Esther and God's good purposes (by Ali)
Di Warren then took us on another walk through Esther, this time looking at it from Esther’s perspective, with her journey from rags to riches, from fear to courage and from silence to action. She showed us how Esther is a type of Jesus in the risk she took to work the deliverance of the Jews, how Esther shows us something of Jesus’ fear and his courage in submitting to the Father’s will in dying on the cross and how Esther also serves as a model for us: in being humble, because we don’t know how God has written the script; in being excited, precisely because we don’t know how God is working through us in the ordinary circumstances we find ourselves in; in being courageous for the gospel; and in being purposeful as we don’t waste the position we are in but use it for Jesus. Di's key text was Esther 4:14: "Who knows but that you have come to royal position for such a time as this?" (from the NIV).
So, here is my personal reflection, which no doubt worked better as a verbal response to the talks given on the day than it does as a blog post, but I will write it much as I said it (give or take bits I left out or added in or scribbled over) and include the prayer:
I think one of my temptations when I look at my life is to try to join all the dots and write my own story, as though I can see and know everything that’s happening and make sense of it all.
And sometimes in life you have seemingly significant events, which you think ought to mean something, or work some obvious spiritual outcome, so you go looking for that — but you can’t always find it. In my case, my father died when I was four, my sister was six and my Mum was six-months pregnant with my younger sister — and in all honesty, none of us can see any good that has come from that — yet. But it’s not hard to spot a few bad consequences. So if I am having bad day with being single — because being single and childless is not what I wanted for my life, and I can’t pretend otherwise — I can start wondering why and thinking: my father died when I was four and I grew up without any men particularly involved in my life, and that’s probably why I seem to have a problem somewhere in relating to men, and men don’t seem to understand that I am only independent because I’ve had to be, and so on and so on … and a few minutes later I have lined up all the causes and effects, concocted a whole scenario and it’s all bad.
But even worse, most of the time it’s all about me, and the fact that my life today isn’t the way I wanted it to be.
So I was challenged to be humble as Di mentioned and remember that it’s God who is writing the story, that I actually can’t see everything and join all the dots and the end has not yet been told. And, as Di and Carmelina reminded us, my father might have died in an accident, but God was in it and the life I have subsequently is not an accident, and there are reasons for things I may never know this side of heaven — but I can know that in them God is working for good.

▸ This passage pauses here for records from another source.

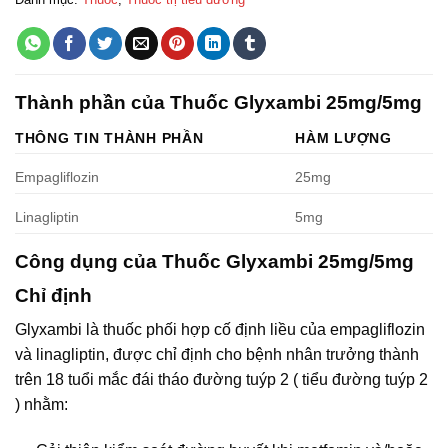
Thành phần của Thuốc Glyxambi 25mg/5mg
THÔNG TIN THÀNH PHẦN
HÀM LƯỢNG
Empagliflozin
25mg
Linagliptin
5mg
Công dụng của Thuốc Glyxambi 25mg/5mg
Chỉ định
Glyxambi là thuốc phối hợp cố định liều của empagliflozin
và linagliptin, được chỉ định cho bệnh nhân trưởng thành
trên 18 tuổi mắc đái tháo đường tuýp 2 ( tiểu đường tuýp 2
) nhằm: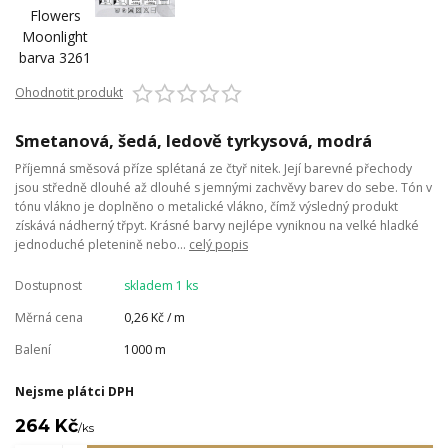
Ohodnotit produkt
Smetanová, šedá, ledově tyrkysová, modrá
Příjemná směsová příze splétaná ze čtyř nitek. Její barevné přechody
jsou středně dlouhé až dlouhé s jemnými zachvěvy barev do sebe. Tón v
tónu vlákno je doplněno o metalické vlákno, čímž výsledný produkt
získává nádherný třpyt. Krásné barvy nejlépe vyniknou na velké hladké
jednoduché pletenině nebo...
celý popis
Dostupnost
skladem 1 ks
Měrná cena
0,26 Kč / m
Balení
1000 m
Nejsme plátci DPH
264 Kč
/
ks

And it’s not just my good either, but the good of his people and the work of the gospel.
And so for the times when, because my life isn’t the life I wanted, I don’t really feel like making good use of it for Jesus, I was convicted that even though I am not Esther, or Jesus, I still need to say “not what I will, but what you will” in all the details of my life. And I need to be responsible for making the most of the circumstances I am in to work for the gospel and point people to Jesus.
Thank you for the story of Esther and for what it reveals of your hidden involvement in the lives of individuals and in the salvation of your people. And Lord when we don’t understand what eternal plans would be disrupted if your ordered our circumstances as we desired, and instead they go in directions other than those we hoped, help us not to revolt against you in our hearts, but to trust you and your plans, to humbly submit to your work in our lives in making us more like your Son and to truly believe that you are our only good.